Bununla birlikte onu özel kılan ölümcül frikikleriydi. Üst direğin hemen altı ya da yan direğin fileyle birleştiği o ince noktaya Magnus kuvvetiyle gönderirdi topu. Magnus kuvveti, Zico'nun kaleye gönderdiği topların bilimsel açıklamasının adı. Normal yollardan açıklaması pek mümkün olmamış. Magnus Kuvveti'nin inceleme konusu; topun kıvrılma yönündeki sapma. Kıvrılan bir cismin sola sapmasını istiyorsan, uygulayacağın güç yeri, merkezin hemen sağı olmalıdır. Bu öyle bir nokta ki, güç yerinden 1 santimlik sapma 20 metrelik bir uzaklık için 1 metrelik ıskaya denk gelir. Futbol dilindeki açıklamasını en iyi sahibi yapmış. Şöyle diyor Zico; “Frikik atışlarında her zaman kalenin üst direğine yanlara ve dar
açılara odaklanıyordum. Kendimi rahat hissedecek kadar uzun adımlar atıp,
ayağımın içiyle topa sert vururdum. Kendine güven çok önemli. Ceza sahasının
bir iki metre gerisindeki vuruşların yüzde 80-100 arası gole çevirmeyi
umardım."
Baggio, Van Hooijdonk gibi frikik ustaları da aynı mantıktan yararlanıyorlardı. Tabii bu sadece yetenekle olmuyor. Zico her antremandan sonra frikikler için özel olarak çalışırmış. Hatta kendisine yeni top ve krampon teknolojisinin frikiklerde daha fazla isabet sağlayacağı söylenince; Zico kızmış bu yoruma. "Ben bunlara inanmıyorum. Saçmalık diyebilirim. Frikik atmak yeteneğe ve çok çalışmaya bağlıdır. Çıplak ayakla da olsa doğru noktaya vurduğunuzda kalecinin şansı yoktur"

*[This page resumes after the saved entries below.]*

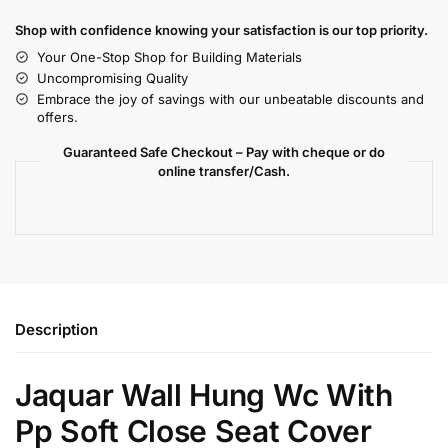
Shop with confidence knowing your satisfaction is our top priority.
Your One-Stop Shop for Building Materials
Uncompromising Quality
Embrace the joy of savings with our unbeatable discounts and
offers.
Guaranteed Safe Checkout – Pay with cheque or do
online transfer/Cash.
Description
Jaquar Wall Hung Wc With
Pp Soft Close Seat Cover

Pele'ye göre kendisinden sonraki en iyi oyuncu. Lakabı bu açıklamayı destekliyor. Gelin bunu Flamengolulara anlatın! Bir Flamengolu'nun yanında Zico'dan Beyaz Pele diye bahsedecek olursanız alacağınız cevap "Eğer Zico önce doğsaydı, Pele'nin lakabı Siyah Zico olurdu" şeklindedir, uyarayım!